I’ve seen people run actual companies and they needed a ton of space to keep legal documents, spec books, and a professional grade printer to copy binders of docs. They were fully utilizing the room.

But I doubt most people run companies, and personal docs usualy fit in a single box. Most people also use laptops, consumer printer/scanners are pretty unobtrusive, if people even keep one.

All of that would fit in half of a cabinet, so what I am missing that goes into an office room ?

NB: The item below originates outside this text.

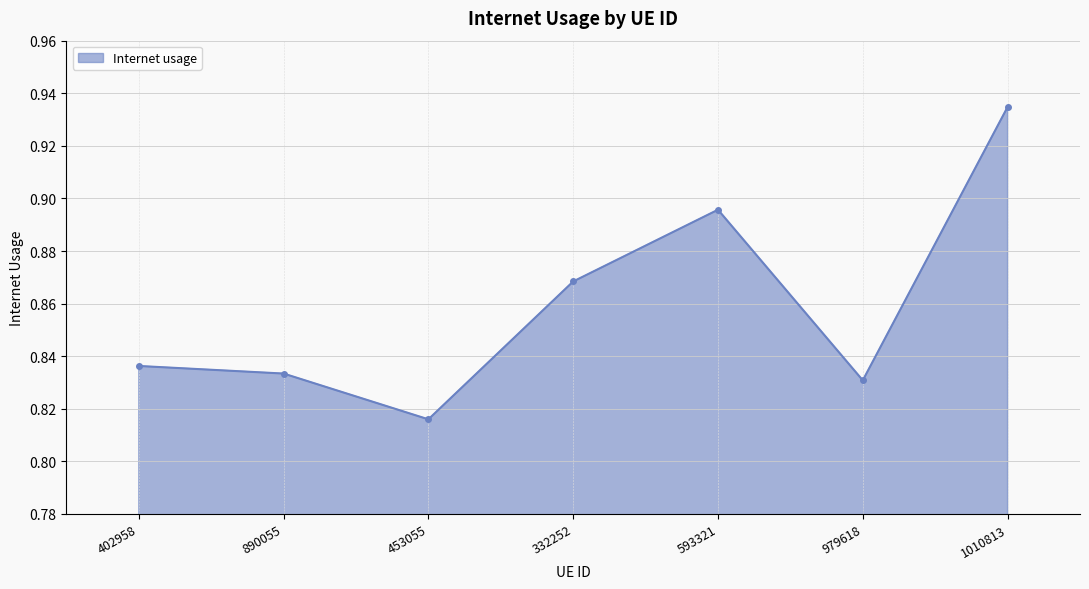

At which category does the chart reach its minimum across all series?

453055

In my early days, I ran my law office out of my house, and had an actual office, and clients sometimes came over. I have known a few lawyers to do this. I stopped after a few years because having kids ended up not being very compatible with this setup, but it did mean that our house was virtually spotlessly clean for a long time! My wife liked that.
For me, my "computer room" (office) has a couple bookshelves full of standard computer books, most of them are a decade or two old but still relevant. Things like W. Richard Stevens books, O'Reilly, Knuth, Tanenbaum, some books from college, etc. And I like having a table/desk to hold the model M keyboard and large monitor, and docked laptop. And I have a tower server on the side, and large 4-color laser printer.

But the most important reason for a dedicated office is to keep the cats out of my computer gear. And now that we have a toddler back in the house (S.O.'s grandkid that we are raising), keeping him out too.

That layout is how my house is laid out. The guest room is hardly used, but my wife works remotely, and I like to play around with side projects, so the office is quite useful.

For me personally, it's nice to have the room set aside for "work", keeping me a little less distracted.

I work from home 3 days a week, I use it for that. I'm on a lot of conference calls and need my own space with a desk and a door that closes. I also have a couch I can sit / lay on if I want to during the day, and a tv. Sometimes in the winter we watch tv in the office because it is warmer upstairs. I also use the office to store personal possessions like hobby stuff and work related plaques etc that would be taking up space somewhere else. House is 1500 sq ft and there are 2 people and 3 dogs.
We have a 2-bedroom (no kids) and do a combo guest bedroom / office which works well for us. Large futon instead of a full bed to save space. We don't work exclusively from home though nor have guests more than once every couple months so that helps.
That’s enormous for a couple with no kids. That’s the size of the average new home in 1960, when the average married couple had 3-4 kids.
I guess that kind of makes sense, since my house was built in the 1950s. It doesn't feel all that large though.

I will admit that I might be a little skewed given that comparing my house to the others in my neighborhood, it's on the smaller size. Most houses I've seen go on the market in my neighborhood are generally 3-400+ sqft larger.

I wanna chime and say, it's not that huge...

I just bought my first home, and I live alone. It's a single story home, with a basement, built in 1959. The upstairs is about 1000 sq/ft, while the basement is only about 200 sq/ft making it strictly a laundry area.

Having now lived in the house for about 3 months, I can say that it's more than comfortable for me, and is easily managed in terms of cleaning. It's definitely not a huge place, and when I have friends over for dinner and there's more than 5 of us, it can feel quite cramped.

I guess if you live in Brooklyn in one of those 300sqft places, it would feel huge...

I think it reflects the amount of possessions we have now compared to the 1960s. People need space to store all that crap, also reflected in the fact that the storage business is booming.
Holy cow, 1300sqft is huge. That could easily be enough for a family with 2 kids (with one more room maybe).

In my experience, a bigger apartment just means you'll collect more junk over time. The bigger your home, the faster it fills up.